Radiology

If you build it, will they come (back)?

This is a review of 2.5 years worth of lower back pain.  Basically, every single patient with an ICD-9 code had their chart reviewed to ask the question, “If you got an MRI in the ED, are you less likely to return?”

They specifically did not look at yield, rather, just whether or not patients initially thought to have plain, old back pain came back.

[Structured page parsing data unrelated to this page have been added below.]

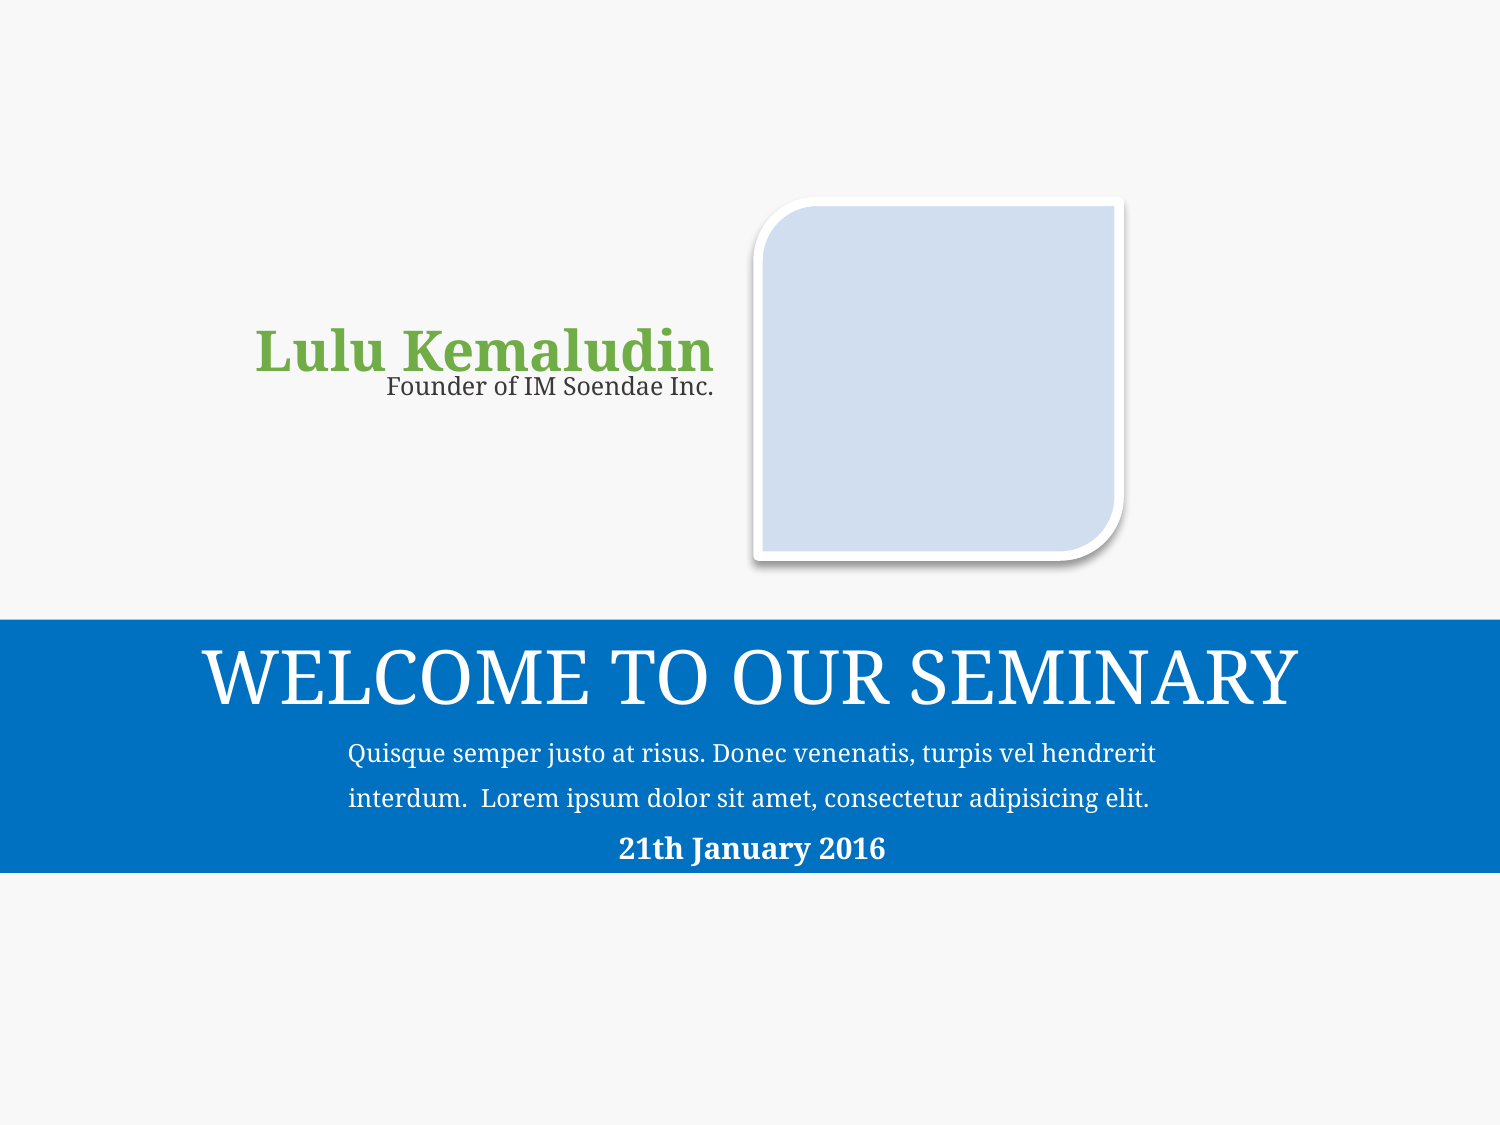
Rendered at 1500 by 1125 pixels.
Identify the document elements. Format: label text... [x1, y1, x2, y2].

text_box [0, 619, 1500, 873]
text_box Founder of IM Soendae Inc. [216, 347, 729, 408]
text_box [729, 201, 1120, 557]
text_box Lulu Kemaludin [216, 273, 729, 347]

The answer, contrary to those of us who think more is more, is no.   Repeat visits for those that had an MRI was 4.3%, repeat visits for those without an MRI at initial visit- 4.6%
However, it does give you some insight into who returns – they were more likely male (5.9% vs 2.8%) – further demonstrating that males are in fact the weaker sex.  They were more likely English speaking (4.9% vs 2.1%) and, speaking of which, non-English speakers were less likely to have an MRI (12.2% vs 7.4%), and self-pay patients were also less likely to have an MRI (9.8% vs 5.1%).   Its unclear if this further demonstrates a touch of bias on the provider side, if English-speaking patients speak up more about wanting diagnostics, or if non-English speakers just go to another hospital since this was a single center study.

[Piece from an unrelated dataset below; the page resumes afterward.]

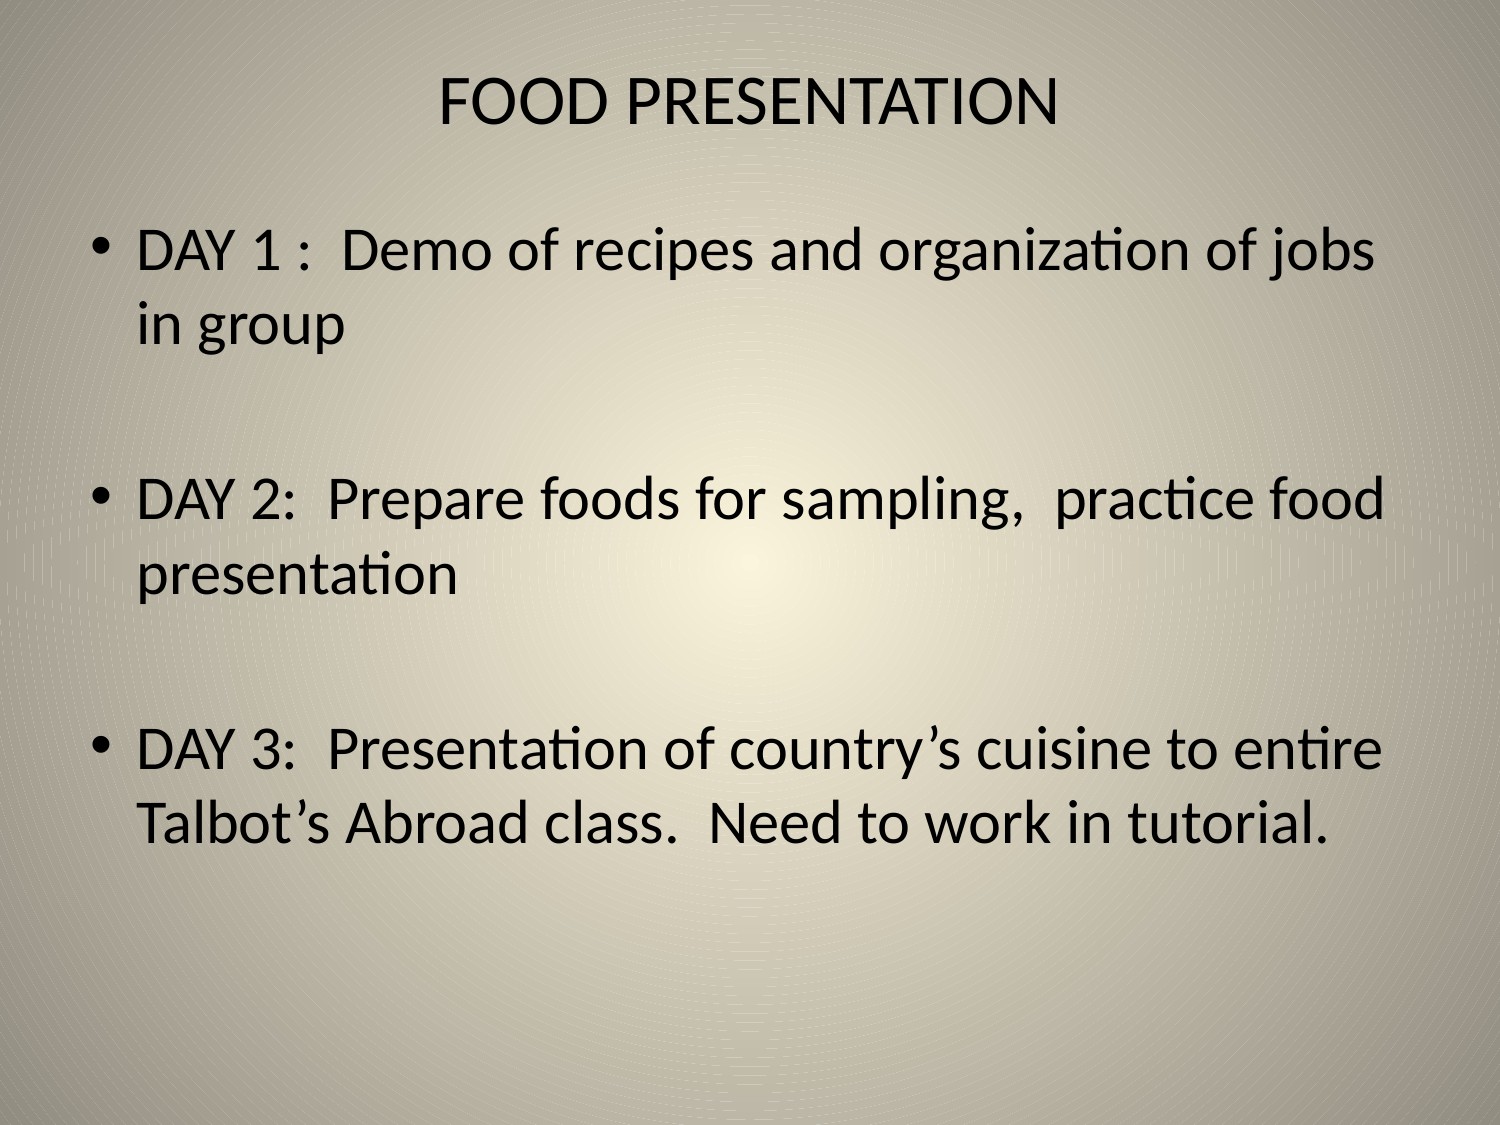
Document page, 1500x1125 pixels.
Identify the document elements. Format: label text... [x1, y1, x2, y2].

list DAY 1 : Demo of recipes and organization of jobs in group DAY 2: Prepare foods for sampling, practice food presentation DAY 3: Presentation of country’s cuisine to entire Talbot’s Abroad class. Need to work in tutorial. [75, 200, 1425, 1005]
title FOOD PRESENTATION [75, 45, 1425, 200]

As a secondary measure, they also looked at disposition for these patients.  Only 16% were discharged after MRI (vs 82% of those without MRI), 74% of those MRI’ed were placed in observation status (vs 11% of those not), 9% of those MRI’ed were admitted vs 3%, and 4% of those not MRI’ed left prior to completing treatment. Now, for some fancy math.
of the 797 patients who received an MRI over this time period, if only 11% were placed in obs status (rather than 74%), that is only 88 patients rather than 591 patients placed in obs status. that’s 503 patients with an unnecessarily padded bill. At $35.8013 per RVU, were talking tens of thousands of dollars billed that’s wasted.
Or, to put it another way, if you are in an area with a good payor mix, why not just obs & MRI them all?